* INSTRUCTION A *
Retype every row of the dataset entries below word for word, omitting the pictures from your copy.

* EXCERPT TO READ *
┌──
Posted by: St. Mark Lutheran Church | October 26, 2009

Sermon on Amos 5:6-7, 10-15

Christianity is Not a Spectator Sport

In the name of Jesus Christ, the Word made flesh.  Amen.

Dear Brothers and Sisters in Christ:

Are you ready for Reformation?  You can almost taste it, can’t you?  Already I’m humming “A Mighty Fortress” and thinking about the 95 Theses.  I’m counting the moments until I’m standing with hundreds of fellow DFW Lutherans at our Reformation service, and I can almost hear Luther say, “Here I stand.” I can’t wait to break out the Luther movie as I envision him translating the Bible into a German everyone could read.
└──
* INSTRUCTION B *
In one to three sentences, explain how the preacher shows readiness for Reformation in the sermon excerpt.

* Dataset entries *
┌──
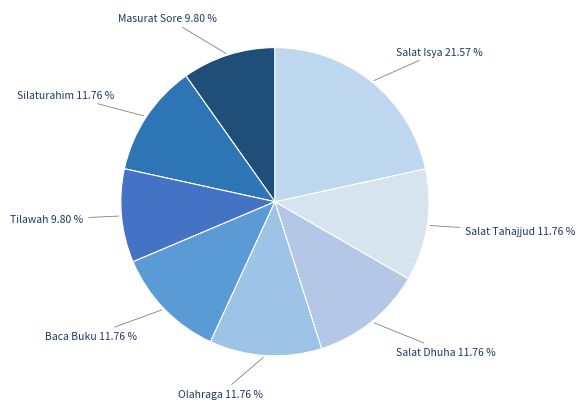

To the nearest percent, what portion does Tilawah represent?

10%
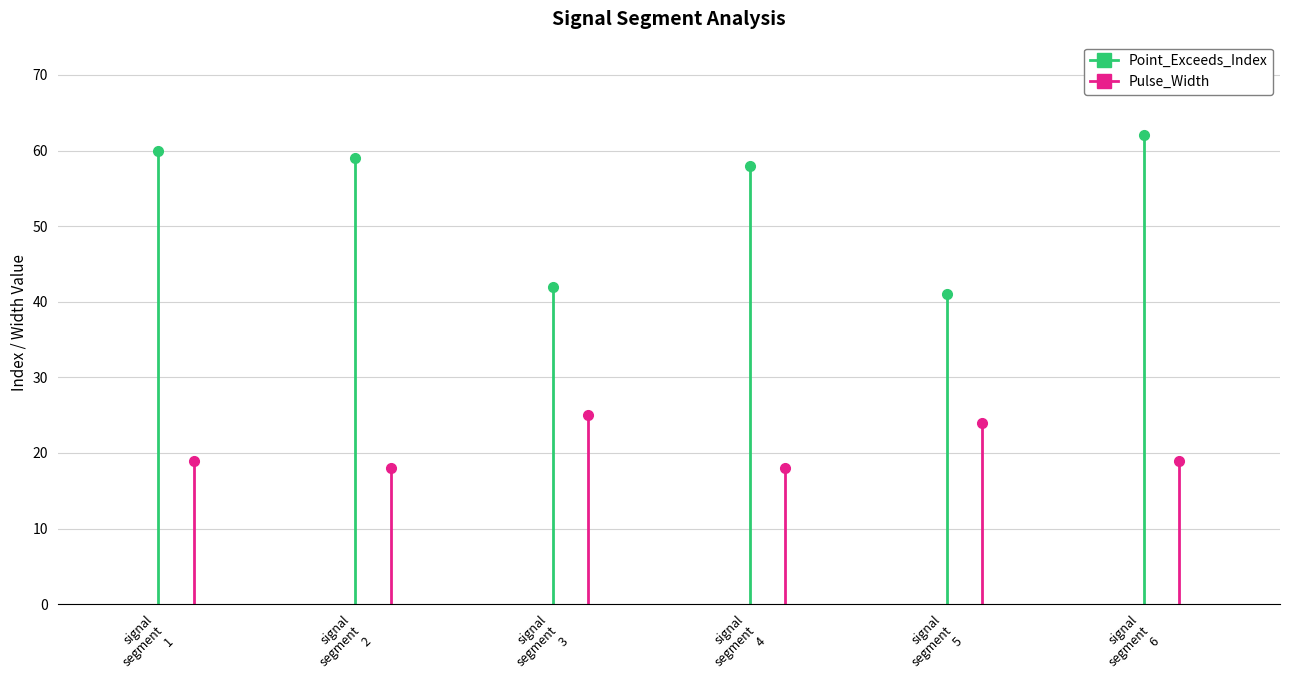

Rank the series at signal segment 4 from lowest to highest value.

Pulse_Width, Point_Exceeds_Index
└──
* SOLUTION A *
To the nearest percent, what portion does Tilawah represent?

10%

Rank the series at signal segment 4 from lowest to highest value.

Pulse_Width, Point_Exceeds_Index

* SOLUTION B *
The preacher is already humming "A Mighty Fortress," thinking about the 95 Theses, and counting the moments until standing with hundreds of fellow DFW Lutherans at the Reformation service. The preacher can almost hear Luther say "Here I stand" and can't wait to bring out the Luther movie, picturing him translating the Bible into a German everyone could read.